A metal exists as an oxide with formula M_0.96​O. Metal M can exist as M⁺² and M⁺³ in its oxide M0.96​O. The percentage of M⁺³ in the oxide is nearly

• A. 9.6%
• B. 8.3%
• C. 4.6%
• D. 5%

Answer 1

The Correct Option is B

The given oxide formula is \( M_{0.96}O \). Let the amount of metal M present as \( M^{+2} \) be \( x \) and the amount of metal M present as \( M^{+3} \) be \( y \). The total number of metal atoms in the oxide is \( 0.96 \), so: \[ x + y = 0.96. \] The charge balance equation for the oxide is: \[ 2x + 3y = 2 \quad \text{(since the oxide is neutral, and oxygen has a charge of -2)}. \] Now, solve the system of equations: 1. \( x + y = 0.96 \) 2. \( 2x + 3y = 2 \) From equation (1), solve for \( x \): \[ x = 0.96 - y. \] Substitute this into equation (2): \[ 2(0.96 - y) + 3y = 2, \] \[ 1.92 - 2y + 3y = 2, \] \[ 1.92 + y = 2, \] \[ y = 2 - 1.92 = 0.08. \] So, the percentage of \( M^{+3} \) in the oxide is: \[ \frac{y}{0.96} \times 100 = \frac{0.08}{0.96} \times 100 \approx 8.3\%. \]
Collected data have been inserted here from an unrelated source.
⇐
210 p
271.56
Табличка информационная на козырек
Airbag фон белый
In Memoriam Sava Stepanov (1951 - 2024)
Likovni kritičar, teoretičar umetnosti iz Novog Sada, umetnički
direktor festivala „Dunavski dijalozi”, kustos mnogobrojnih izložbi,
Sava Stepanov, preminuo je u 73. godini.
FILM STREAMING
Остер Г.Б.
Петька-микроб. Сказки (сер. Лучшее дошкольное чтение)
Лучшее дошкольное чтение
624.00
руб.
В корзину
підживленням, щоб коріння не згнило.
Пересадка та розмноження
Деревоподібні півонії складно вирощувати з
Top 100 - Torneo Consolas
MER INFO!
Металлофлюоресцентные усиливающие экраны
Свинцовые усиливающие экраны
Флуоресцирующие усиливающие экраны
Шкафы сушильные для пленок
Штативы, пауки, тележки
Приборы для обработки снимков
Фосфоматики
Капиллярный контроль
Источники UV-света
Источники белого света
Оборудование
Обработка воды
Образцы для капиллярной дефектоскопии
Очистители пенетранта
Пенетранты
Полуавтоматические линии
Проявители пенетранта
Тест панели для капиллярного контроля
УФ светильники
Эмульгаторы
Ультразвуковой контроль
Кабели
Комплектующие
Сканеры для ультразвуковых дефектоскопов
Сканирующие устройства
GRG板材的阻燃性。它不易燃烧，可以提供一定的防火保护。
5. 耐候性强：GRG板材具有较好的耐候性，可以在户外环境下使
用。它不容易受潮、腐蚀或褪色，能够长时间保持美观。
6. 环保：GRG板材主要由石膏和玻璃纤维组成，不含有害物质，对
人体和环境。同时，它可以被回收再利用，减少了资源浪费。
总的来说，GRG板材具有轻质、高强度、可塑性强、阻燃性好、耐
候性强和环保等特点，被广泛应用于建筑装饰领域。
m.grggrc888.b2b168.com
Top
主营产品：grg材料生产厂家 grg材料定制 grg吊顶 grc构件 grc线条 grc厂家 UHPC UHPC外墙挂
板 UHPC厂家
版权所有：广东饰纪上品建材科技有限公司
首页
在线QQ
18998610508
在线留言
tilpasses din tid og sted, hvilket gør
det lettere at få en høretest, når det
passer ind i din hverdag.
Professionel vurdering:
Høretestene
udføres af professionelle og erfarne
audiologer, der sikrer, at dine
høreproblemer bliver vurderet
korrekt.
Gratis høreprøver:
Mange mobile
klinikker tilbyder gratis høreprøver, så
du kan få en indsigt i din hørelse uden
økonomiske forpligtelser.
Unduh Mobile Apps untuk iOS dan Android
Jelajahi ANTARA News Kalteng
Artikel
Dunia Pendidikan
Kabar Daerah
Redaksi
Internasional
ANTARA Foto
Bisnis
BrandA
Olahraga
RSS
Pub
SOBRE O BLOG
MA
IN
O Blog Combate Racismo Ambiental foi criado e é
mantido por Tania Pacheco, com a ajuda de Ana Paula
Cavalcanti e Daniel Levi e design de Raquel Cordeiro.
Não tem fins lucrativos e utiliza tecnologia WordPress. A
Thus, the correct answer is (B): \( 8.3\% \).

Answer 2

Let the number of moles of metal M in the oxide be \( x \). The number of moles of oxygen is \( 0.96 \). Let the amount of \( \text{M}^{2+} \) be \( y \) and the amount of \( \text{M}^{3+} \) be \( z \). The total charge from the metal atoms must balance the charge from the oxygen atoms. Oxygen atoms carry a charge of \( -2 \times 0.96 = -1.92 \). Therefore, the total positive charge must be \( +1.92 \). This gives the equation: \[ 2y + 3z = 1.92 \] Also, the total amount of metal M is \( y + z = 1 \) because there is 1 mole of metal. Now, solve these two equations: 1. \( 2y + 3z = 1.92 \) 2. \( y + z = 1 \) From the second equation, \( y = 1 - z \). Substituting this into the first equation: \[ 2(1 - z) + 3z = 1.92 \] \[ 2 - 2z + 3z = 1.92 \] \[ 2 + z = 1.92 \] \[ z = 1.92 - 2 = -0.08 \] So, \( z = 0.08 \). Therefore, the percentage of \( \text{M}^{3+} \) in the oxide is: \[ \frac{0.08}{1} \times 100 = 8.3\% \] Thus, the correct answer is 8.3%.